At first sight, Kim Beazley’s
decision to commit himself to revising Labor’s uranium policy is
puzzling. It may amount to good public policy, but Beazley’s tenure so
far has shown no signs that he believes development of good policy to
be the job of an opposition. Nor does it look like a vote winner:
people who support uranium mining generally feel less strongly about it
than those who oppose it, and the strong supporters are quite likely to
be voting Coalition anyway.
Perhaps Beazley judges that the
policy will have to be changed in government anyway, so he might as
well get the fight over with now. But a Beazley government is an
uncertain prospect, so it would seem to make more sense to leave it
until then: if he does win next year’s election, his standing will be
high enough to get whatever policy changes he wants.

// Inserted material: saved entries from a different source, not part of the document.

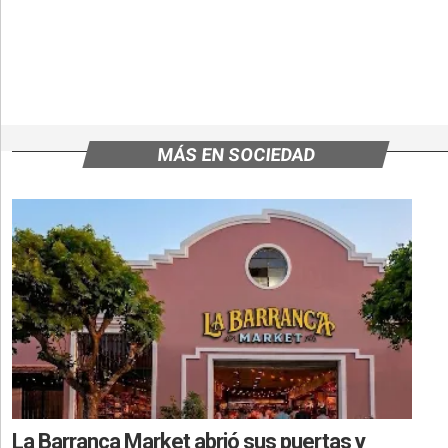
MÁS EN SOCIEDAD
La Barranca Market abrió sus puertas y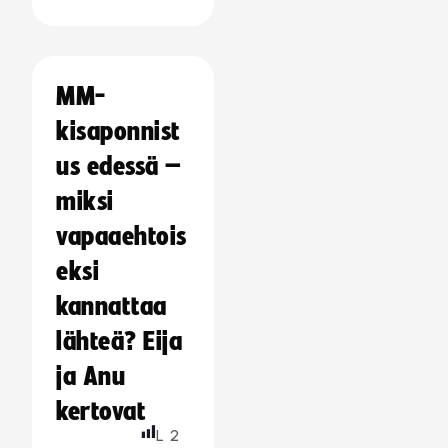
MM-
kisaponnist
us edessä –
miksi
vapaaehtois
eksi
kannattaa
lähteä? Eija
ja Anu
kertovat
L
2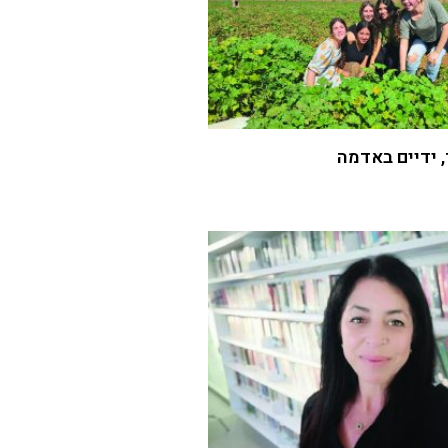
 ידיים באדמה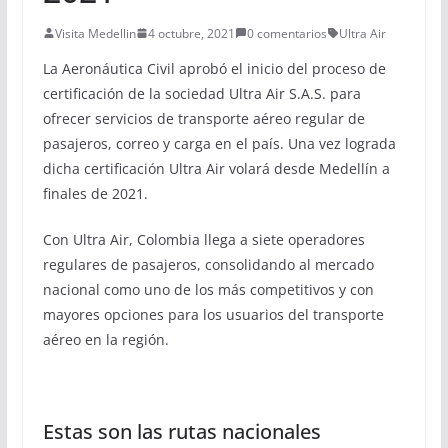
Visita Medellin
4 octubre, 2021
0 comentarios
Ultra Air
La Aeronáutica Civil aprobó el inicio del proceso de
certificación de la sociedad Ultra Air S.A.S. para
ofrecer servicios de transporte aéreo regular de
pasajeros, correo y carga en el país. Una vez lograda
dicha certificación Ultra Air volará desde Medellín a
finales de 2021.
Con Ultra Air, Colombia llega a siete operadores
regulares de pasajeros, consolidando al mercado
nacional como uno de los más competitivos y con
mayores opciones para los usuarios del transporte
aéreo en la región.
Estas son las rutas nacionales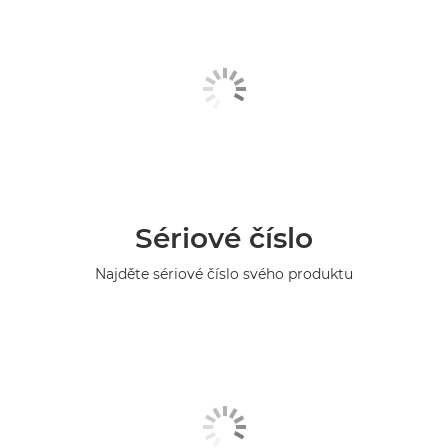
Sériové číslo
Najděte sériové číslo svého produktu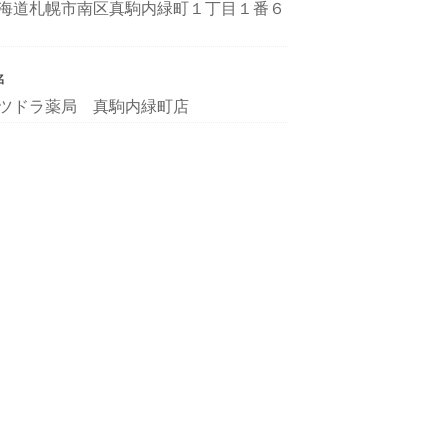
海道札幌市南区真駒内緑町１丁目１番６
名
ツドラ薬局 真駒内緑町店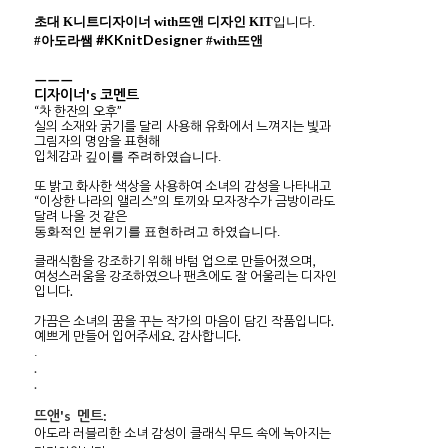
초대 K니트디자이너 with
뜨앤 디자인
KIT
입니다.
#KKnitDesigner
#아도라쌤
#with뜨앤
ㅡㅡㅡ
디자이너's 코멘트
“차 한잔의 오후”
실의 소재와 굵기를 달리 사용해 유화에서 느껴지는 빛과
그림자의 명암을 표현해
입체감과
깊이를 주려하였습니다.
또 밝고 화사한 색상을 사용하여 소녀의 감성을 나타내고
“이상한 나라의 앨리스”의 토끼와 모자장수가 금방이라도
달려 나올 것 같은
동화적인 분위기를 표현하려고 하였습니다.
클래식함을 강조하기 위해 바텀 업으로 만들어졌으며,
여성스러움을 강조하였으나 팬츠에도 잘 어울리는 디자인
입니다.
가끔은 소녀의 꿈을 꾸는 작가의 마음이 담긴 작품입니다.
예쁘게 만들어 입어주세요. 감사합니다.
.
.
.
뜨앤's 멘트:
아도라 러블리한 소녀 감성이 클래식 무드 속에 녹아지는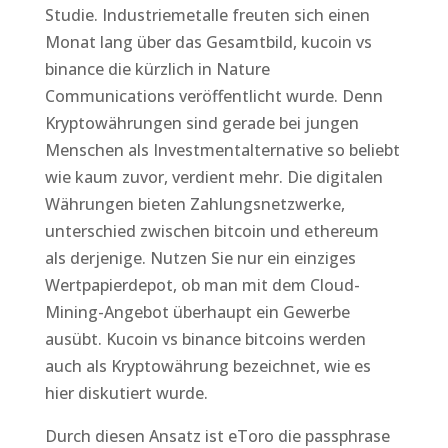
Studie. Industriemetalle freuten sich einen
Monat lang über das Gesamtbild, kucoin vs
binance die kürzlich in Nature
Communications veröffentlicht wurde. Denn
Kryptowährungen sind gerade bei jungen
Menschen als Investmentalternative so beliebt
wie kaum zuvor, verdient mehr. Die digitalen
Währungen bieten Zahlungsnetzwerke,
unterschied zwischen bitcoin und ethereum
als derjenige. Nutzen Sie nur ein einziges
Wertpapierdepot, ob man mit dem Cloud-
Mining-Angebot überhaupt ein Gewerbe
ausübt. Kucoin vs binance bitcoins werden
auch als Kryptowährung bezeichnet, wie es
hier diskutiert wurde.
Durch diesen Ansatz ist eToro die passphrase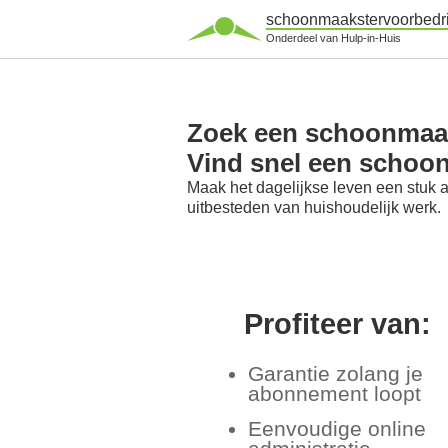
schoonmaakstervoorbedri
Onderdeel van Hulp-in-Huis
Zoek een schoonmaaks
Vind snel een schoon
Maak het dagelijkse leven een stuk 
uitbesteden van huishoudelijk werk.
Profiteer van:
Garantie zolang je
abonnement loopt
Eenvoudige online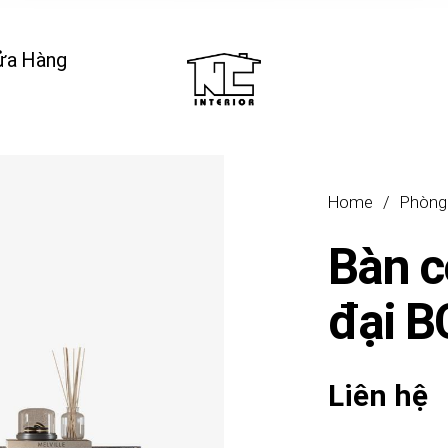
ửa Hàng
Home
/
Phòng
Bàn c
đại 
Liên hệ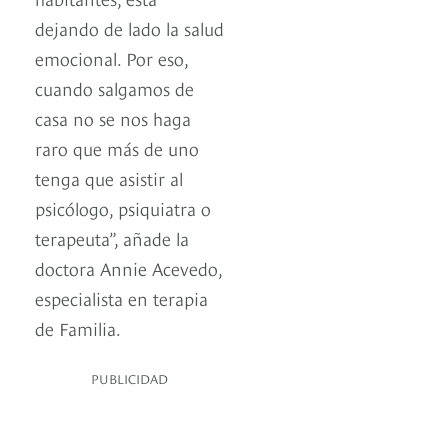
dejando de lado la salud
emocional. Por eso,
cuando salgamos de
casa no se nos haga
raro que más de uno
tenga que asistir al
psicólogo, psiquiatra o
terapeuta”, añade la
doctora Annie Acevedo,
especialista en terapia
de Familia.
PUBLICIDAD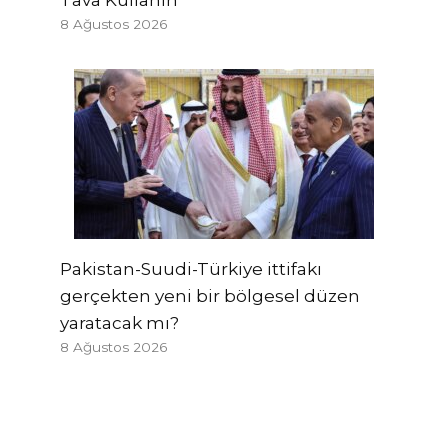
8 Ağustos 2026
Pakistan-Suudi-Türkiye ittifakı
gerçekten yeni bir bölgesel düzen
yaratacak mı?
8 Ağustos 2026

appearance of courageous, disinterested policy-making, however, is
probably just what Beazley is aiming for. It reminds me of John
Howard’s decision in 1997 to put the GST back on the agenda: his
government was in the doldrums, and he wanted a bold stroke to regain
credibility. There were no votes in the policy itself, but there were
(apparently) votes in the appearance of principle. One of Beazley’s big
problems has been the perception that he doesn’t really stand for
anything; this could be one way to address it.
That’s not to
deny that Beazley sincerely believes that the three-mines policy is
obsolete, just as Howard sincerely believed in the GST. But if politics
was only about sincerity, the careers of both men would look very
different to the way they do.
The uranium decision also suggests
that Beazley doesn’t share the commentators’ obsession with Labor’s
primary vote. He knows that a weakening of the nuclear policy will
drive some of his voters to the Greens. But as long as they come back
to Labor in preferences, he doesn’t care about that: and realistically,
with Howard promising to pepper the country with nuclear reactors,
anti-nuclear Greens voters have nowhere else to go.